■ Work instructions
After reading the entries below, report how many lines have the string "叉树的后序遍历" in them, giving the number alone.

----

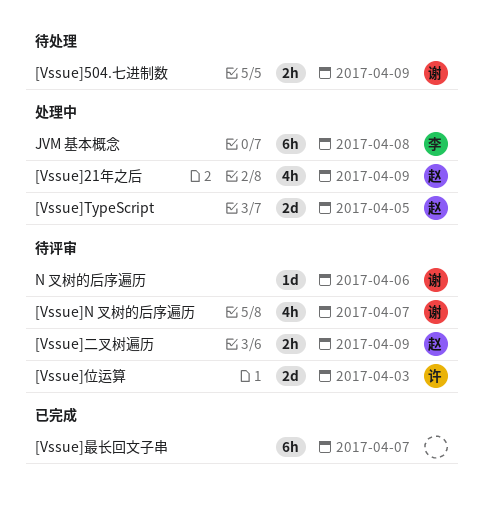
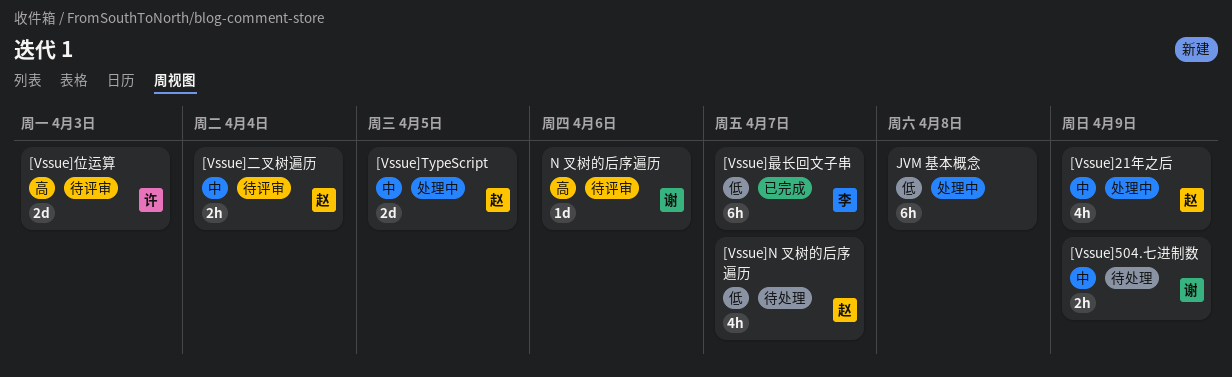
[Vssue]N 叉树的后序遍历, status: 待评审 -> 待处理
[Vssue]N 叉树的后序遍历, owner: 谢 -> 赵
[Vssue]二叉树遍历, due: Apr 9 -> Apr 4
[Vssue]最长回文子串, owner: none -> 李
JVM 基本概念, owner: 李 -> none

----

■ Response for this exercise
2